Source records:
■ ■ ■
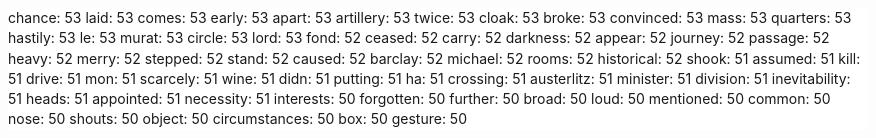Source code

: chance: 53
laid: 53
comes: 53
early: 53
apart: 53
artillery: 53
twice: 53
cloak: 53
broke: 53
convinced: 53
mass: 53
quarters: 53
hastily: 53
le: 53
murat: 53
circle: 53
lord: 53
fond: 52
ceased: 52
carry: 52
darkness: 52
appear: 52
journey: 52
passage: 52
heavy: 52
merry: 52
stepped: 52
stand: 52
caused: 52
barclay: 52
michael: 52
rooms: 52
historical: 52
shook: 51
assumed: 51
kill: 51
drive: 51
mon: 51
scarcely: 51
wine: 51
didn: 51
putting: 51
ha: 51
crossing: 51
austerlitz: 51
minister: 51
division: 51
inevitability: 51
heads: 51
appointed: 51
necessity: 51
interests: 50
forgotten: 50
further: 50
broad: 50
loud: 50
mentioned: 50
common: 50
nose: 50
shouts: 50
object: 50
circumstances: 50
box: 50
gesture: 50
■ ■ ■
Reproduce the source text of the records above line for line, leaving the pictures out of your answer.

Source code

: chance: 53
laid: 53
comes: 53
early: 53
apart: 53
artillery: 53
twice: 53
cloak: 53
broke: 53
convinced: 53
mass: 53
quarters: 53
hastily: 53
le: 53
murat: 53
circle: 53
lord: 53
fond: 52
ceased: 52
carry: 52
darkness: 52
appear: 52
journey: 52
passage: 52
heavy: 52
merry: 52
stepped: 52
stand: 52
caused: 52
barclay: 52
michael: 52
rooms: 52
historical: 52
shook: 51
assumed: 51
kill: 51
drive: 51
mon: 51
scarcely: 51
wine: 51
didn: 51
putting: 51
ha: 51
crossing: 51
austerlitz: 51
minister: 51
division: 51
inevitability: 51
heads: 51
appointed: 51
necessity: 51
interests: 50
forgotten: 50
further: 50
broad: 50
loud: 50
mentioned: 50
common: 50
nose: 50
shouts: 50
object: 50
circumstances: 50
box: 50
gesture: 50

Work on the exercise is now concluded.